== TEXT SEGMENT

Facility pharmacy policy titled "Outdated Drugs" states, in part:
"1. It is the responsibility of the pharmacy to make sure that all medication used in the hospital are in date and acceptable quality.
2. The pharmacy will remove all medications which will expire by the end of or before end of the current month. Out of Date check(sic) swill(sic) be made near the end of the preceding month so that out dated drugs will not be available for use.
3. Medications that have been pulled for expiration will be stored in a secure area away from othe pharmaceutical plainly marked "Out of Date" so they will not be used."

Facility pharmacy policy titled "Storeroom and Inventory Management" states, in part:
"Inventory will be constantly monitored by the pharmacy personnel so as to be sure that the pharmacy is neither over or understocked."

Facility pharmacy policy titled "Unit Dose System" states, in part:
"Whenever possible, all medications will be provided by the pharmacy in unit dose or 'unit of use' containers."

Facility job description for "Pharmacy Technician" states, in part:
"Essential Duties and Responsibilities
A. Fill physician orders
1. Prepares pharmnaceuticals for dispensing.
...
C. Performs stock control and issuing duties under the supervision of a Pharmacist.
2. Assists in stock control and issues supplies to other departments.
D. Inventories and keeps the required stock lebvels of pharmaceuticals.
E. Performs inventories all over the hospital to ensure that medications are properly stored and maintained.
1. Monitors MAR, Narcotic cart, and pharmacy sign out sheets to make sure that every medication given in the hospital is the correct medication, and that all rules or regulations or stated or federal law are met."

Facility job description for "Pharmacy Consultant" states, in part:
"Essential Duties and Responsibilities
A. Determines items to be stocked and assumes the required stock levels of pharmaceuticals.
1. Determines the amount of pharmaceuticals to be ordered for the hospital.
...
5. Establishes and operates the stocking and storing methods of the pharmacy.
B. Manages the pharmacy system of the hospital
...
5. Monitors all areas of the hospital where drugs are stored or dispensed.
...
D. Manage department functions and supevises department personnel.
1. Initiates department policies, procedures, and practices consistence(sic) with hospital policies and Medicare requirements and to assure the proper use and control of every medication used in the hospital.

====
== PROVIDED INFORMATION

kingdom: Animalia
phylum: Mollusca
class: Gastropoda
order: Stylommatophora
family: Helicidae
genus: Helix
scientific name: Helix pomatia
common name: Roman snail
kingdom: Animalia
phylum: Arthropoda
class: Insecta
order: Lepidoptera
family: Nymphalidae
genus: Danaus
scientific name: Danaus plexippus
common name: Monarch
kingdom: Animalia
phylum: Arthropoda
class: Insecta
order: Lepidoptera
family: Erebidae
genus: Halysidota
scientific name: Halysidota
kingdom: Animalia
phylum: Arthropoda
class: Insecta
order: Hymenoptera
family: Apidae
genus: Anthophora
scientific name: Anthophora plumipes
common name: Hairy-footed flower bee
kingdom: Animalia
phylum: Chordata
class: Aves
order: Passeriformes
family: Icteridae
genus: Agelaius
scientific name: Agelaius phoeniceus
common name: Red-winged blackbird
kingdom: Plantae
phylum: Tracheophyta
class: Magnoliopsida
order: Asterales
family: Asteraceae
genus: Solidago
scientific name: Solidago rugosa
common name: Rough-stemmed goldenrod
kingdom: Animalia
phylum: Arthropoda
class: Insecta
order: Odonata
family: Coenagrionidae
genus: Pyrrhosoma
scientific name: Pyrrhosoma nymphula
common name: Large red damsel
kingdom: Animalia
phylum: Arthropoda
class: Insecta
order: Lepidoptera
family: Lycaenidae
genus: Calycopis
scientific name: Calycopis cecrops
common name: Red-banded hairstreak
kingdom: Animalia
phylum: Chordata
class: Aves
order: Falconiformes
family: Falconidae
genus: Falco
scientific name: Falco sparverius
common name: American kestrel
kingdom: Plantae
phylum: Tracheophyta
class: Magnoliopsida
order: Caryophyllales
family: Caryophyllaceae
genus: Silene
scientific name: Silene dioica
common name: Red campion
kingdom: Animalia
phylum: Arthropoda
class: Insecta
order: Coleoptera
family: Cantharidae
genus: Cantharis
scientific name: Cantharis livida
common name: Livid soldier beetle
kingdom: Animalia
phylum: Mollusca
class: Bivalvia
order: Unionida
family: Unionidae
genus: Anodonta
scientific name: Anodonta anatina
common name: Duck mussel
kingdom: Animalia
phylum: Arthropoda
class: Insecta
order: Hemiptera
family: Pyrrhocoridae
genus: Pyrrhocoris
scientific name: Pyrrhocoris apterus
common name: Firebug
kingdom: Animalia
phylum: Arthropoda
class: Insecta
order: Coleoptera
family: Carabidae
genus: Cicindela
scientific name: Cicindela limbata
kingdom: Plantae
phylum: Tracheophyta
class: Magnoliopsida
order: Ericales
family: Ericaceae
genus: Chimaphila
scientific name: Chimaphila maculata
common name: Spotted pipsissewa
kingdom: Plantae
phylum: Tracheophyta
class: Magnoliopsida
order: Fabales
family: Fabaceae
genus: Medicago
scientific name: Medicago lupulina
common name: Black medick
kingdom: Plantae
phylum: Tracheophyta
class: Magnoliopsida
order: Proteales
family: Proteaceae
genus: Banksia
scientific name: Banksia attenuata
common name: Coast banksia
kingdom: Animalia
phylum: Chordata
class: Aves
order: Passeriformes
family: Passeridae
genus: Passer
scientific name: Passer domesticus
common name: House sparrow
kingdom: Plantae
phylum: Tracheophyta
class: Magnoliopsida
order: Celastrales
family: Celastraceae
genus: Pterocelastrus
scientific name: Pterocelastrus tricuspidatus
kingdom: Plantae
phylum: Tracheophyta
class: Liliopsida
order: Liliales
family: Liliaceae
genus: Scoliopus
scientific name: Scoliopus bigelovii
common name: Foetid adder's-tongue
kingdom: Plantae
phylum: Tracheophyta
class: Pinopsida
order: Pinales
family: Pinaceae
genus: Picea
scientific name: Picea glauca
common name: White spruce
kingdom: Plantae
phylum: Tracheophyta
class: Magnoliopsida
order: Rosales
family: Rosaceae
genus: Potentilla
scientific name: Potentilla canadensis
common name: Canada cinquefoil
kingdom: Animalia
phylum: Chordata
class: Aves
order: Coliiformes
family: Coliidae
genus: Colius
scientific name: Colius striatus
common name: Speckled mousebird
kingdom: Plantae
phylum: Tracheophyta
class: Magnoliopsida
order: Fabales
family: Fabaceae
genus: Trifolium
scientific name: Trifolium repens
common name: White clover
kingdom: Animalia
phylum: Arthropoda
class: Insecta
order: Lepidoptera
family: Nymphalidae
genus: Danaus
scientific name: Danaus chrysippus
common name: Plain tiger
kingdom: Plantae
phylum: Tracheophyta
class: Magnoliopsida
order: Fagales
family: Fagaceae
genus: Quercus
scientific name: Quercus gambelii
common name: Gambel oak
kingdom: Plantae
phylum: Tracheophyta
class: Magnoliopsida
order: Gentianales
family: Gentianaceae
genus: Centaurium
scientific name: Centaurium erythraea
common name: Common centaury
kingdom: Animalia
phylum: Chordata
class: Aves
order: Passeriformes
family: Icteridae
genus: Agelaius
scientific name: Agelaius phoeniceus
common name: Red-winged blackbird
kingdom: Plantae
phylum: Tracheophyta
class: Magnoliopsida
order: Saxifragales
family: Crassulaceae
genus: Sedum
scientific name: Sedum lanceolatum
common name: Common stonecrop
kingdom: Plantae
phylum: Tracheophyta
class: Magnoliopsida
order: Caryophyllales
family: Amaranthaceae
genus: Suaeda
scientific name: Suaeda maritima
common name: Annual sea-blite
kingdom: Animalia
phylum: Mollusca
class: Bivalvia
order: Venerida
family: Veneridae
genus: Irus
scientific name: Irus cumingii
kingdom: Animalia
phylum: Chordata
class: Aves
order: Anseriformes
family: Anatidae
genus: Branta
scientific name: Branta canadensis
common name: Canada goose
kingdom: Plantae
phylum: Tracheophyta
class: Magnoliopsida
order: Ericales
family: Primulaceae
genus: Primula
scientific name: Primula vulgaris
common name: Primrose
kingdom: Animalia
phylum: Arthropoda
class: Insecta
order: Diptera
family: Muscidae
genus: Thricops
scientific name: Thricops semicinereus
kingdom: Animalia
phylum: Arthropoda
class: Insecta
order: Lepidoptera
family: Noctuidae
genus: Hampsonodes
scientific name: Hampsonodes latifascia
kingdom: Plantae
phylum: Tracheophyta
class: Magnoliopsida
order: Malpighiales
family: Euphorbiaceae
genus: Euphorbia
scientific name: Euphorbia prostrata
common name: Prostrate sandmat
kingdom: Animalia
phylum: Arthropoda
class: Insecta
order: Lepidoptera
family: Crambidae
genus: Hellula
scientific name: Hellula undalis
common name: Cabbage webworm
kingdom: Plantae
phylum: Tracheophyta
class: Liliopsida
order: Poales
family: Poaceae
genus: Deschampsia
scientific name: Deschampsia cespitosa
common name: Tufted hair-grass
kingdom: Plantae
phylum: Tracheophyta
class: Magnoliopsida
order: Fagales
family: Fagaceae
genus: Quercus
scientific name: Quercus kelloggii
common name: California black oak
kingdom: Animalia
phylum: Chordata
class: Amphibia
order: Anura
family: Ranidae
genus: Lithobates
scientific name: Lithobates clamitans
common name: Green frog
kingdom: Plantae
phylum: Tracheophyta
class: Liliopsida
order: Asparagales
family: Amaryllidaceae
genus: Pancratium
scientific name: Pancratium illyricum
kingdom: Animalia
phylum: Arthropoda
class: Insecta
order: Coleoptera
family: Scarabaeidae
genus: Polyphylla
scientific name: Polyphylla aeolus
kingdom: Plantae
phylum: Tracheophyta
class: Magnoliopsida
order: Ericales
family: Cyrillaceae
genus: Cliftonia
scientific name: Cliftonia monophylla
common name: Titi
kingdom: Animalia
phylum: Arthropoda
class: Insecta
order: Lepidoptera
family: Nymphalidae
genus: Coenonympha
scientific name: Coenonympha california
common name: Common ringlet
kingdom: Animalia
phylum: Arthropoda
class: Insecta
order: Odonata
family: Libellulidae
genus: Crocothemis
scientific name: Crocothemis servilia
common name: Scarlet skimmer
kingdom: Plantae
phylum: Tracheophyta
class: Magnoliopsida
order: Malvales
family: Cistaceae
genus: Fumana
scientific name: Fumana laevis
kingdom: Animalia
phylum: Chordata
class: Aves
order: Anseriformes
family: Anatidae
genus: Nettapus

====

> TO DO:
Which facility policies and job descriptions does the pharmacy text quote? List each one by its title.

> OUTPUT FOR THIS EXERCISE:
- "Outdated Drugs" (policy)
- "Storeroom and Inventory Management" (policy)
- "Unit Dose System" (policy)
- "Pharmacy Technician" (job description)
- "Pharmacy Consultant" (job description)